§ **Task item**: Write the next part of the passage on the NDIS, picking up right after its final sentence.

§ **Passage to read**:
----

Now being rolled-out nationally, the NDIS is a voucher-based plan launched by the previous Labor government in 2012, designed from the recommendations of a 2011 Productivity Commission report.
While the corporate media and the entire political establishment presented the NDIS as a progressive and compassionate “reform,” the recommendations focused on cost-cutting and privatising measures. These included the closure of all state-run and government disability support programs, and their replacement by services offered, on a market basis, by profit-making or non-government operators, a process already underway.
Labor, which lost office in 2013, also instigated a related drive to push about half, or 400,000, Disability Support Pension (DSP) recipients off the pension, with a heavy emphasis on shifting disabled people into low-paid work.
Part of the plan was to limit the number of NDIS participants to 490,000. This is dramatically below the number of people living with a disability in Australia which is, according to a Australian Bureau of Statistics (ABS) 2015 report, one in five Australians, or 4.3 million people.

----

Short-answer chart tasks

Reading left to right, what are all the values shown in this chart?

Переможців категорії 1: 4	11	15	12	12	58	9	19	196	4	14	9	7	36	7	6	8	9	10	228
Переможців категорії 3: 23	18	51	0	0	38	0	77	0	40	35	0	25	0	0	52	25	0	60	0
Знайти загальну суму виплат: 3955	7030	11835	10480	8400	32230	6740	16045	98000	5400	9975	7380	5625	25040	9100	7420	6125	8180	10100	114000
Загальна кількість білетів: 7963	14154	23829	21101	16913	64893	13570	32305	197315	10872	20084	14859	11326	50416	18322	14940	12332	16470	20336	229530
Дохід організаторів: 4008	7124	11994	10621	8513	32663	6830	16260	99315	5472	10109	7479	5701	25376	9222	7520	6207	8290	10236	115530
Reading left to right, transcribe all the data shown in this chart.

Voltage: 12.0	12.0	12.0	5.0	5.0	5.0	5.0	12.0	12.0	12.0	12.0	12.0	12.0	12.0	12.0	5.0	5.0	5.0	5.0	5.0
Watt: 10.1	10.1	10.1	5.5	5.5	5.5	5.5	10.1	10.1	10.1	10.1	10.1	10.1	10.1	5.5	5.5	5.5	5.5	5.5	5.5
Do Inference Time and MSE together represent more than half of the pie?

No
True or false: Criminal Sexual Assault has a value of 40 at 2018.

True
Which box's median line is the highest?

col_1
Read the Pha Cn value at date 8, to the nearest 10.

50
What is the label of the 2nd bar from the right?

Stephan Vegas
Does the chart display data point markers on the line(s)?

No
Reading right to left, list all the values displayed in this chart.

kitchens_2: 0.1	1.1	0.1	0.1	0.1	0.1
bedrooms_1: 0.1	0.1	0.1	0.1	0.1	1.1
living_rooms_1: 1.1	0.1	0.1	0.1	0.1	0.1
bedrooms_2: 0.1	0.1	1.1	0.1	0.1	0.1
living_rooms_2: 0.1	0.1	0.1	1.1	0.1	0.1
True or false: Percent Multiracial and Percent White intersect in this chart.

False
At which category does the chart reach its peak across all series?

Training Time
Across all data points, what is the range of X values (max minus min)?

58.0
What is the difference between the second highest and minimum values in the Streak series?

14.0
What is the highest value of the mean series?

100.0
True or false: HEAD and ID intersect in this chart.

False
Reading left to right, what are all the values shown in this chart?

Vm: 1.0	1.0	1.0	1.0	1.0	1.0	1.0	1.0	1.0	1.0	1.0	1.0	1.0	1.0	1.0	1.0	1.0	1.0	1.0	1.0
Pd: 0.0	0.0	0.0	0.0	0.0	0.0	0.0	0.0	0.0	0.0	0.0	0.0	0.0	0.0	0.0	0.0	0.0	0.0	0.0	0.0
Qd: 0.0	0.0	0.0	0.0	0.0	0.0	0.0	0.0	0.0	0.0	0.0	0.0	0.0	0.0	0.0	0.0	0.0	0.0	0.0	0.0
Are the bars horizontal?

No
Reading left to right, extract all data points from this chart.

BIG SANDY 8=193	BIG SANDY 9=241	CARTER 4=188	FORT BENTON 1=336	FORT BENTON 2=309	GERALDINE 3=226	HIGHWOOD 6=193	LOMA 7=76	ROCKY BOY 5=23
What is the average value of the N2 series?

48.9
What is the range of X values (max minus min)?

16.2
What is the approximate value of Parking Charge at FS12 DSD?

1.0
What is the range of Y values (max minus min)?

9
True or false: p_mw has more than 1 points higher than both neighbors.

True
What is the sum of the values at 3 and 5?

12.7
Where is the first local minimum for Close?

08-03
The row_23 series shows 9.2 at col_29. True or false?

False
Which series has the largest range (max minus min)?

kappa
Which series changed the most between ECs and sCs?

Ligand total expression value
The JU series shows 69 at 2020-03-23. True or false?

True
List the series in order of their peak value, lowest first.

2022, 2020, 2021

----

§ **Answer box**:
Most of those, 78.5 percent, report living with a physical disability, while the remaining 21.5 percent report mental health or behavioural problems. The Productivity Commission limited the number of people with severe mental illness permitted to access the NDIS to just 57,000. The NDIS has since capped the number from this category to 64,000 by 2019–20.
According to unpublished findings from the National Mental Health Service Planning Framework, reported in the Australian, of those identified by the 2015 ABS survey, at least 290,000 require ongoing psychiatric and community support for mental health problems. Of this group, at least 100,000 have lost or are losing all support services as the NDIS rolls out.
Mental health programs and facilities have been chronically-underfunded for years, leaving many in need unable to obtain help and support. This social crisis will now worsen.
Among the programs on which those with mental illness currently rely are the federally-funded Personal Helpers and Mentors program (PHaMs) and the Mental Health Carers Respite scheme, each worth about $200 million annually. Over the next three years, they will be shut down, despite large waiting lists.
The acting CEO of the Anglicare charity in Tasmania, Darryl Lamb, said that by its estimates at least 30 to 40 percent of those current receiving support via its delivery of PHaMs program in that state will be ineligible for the NDIS.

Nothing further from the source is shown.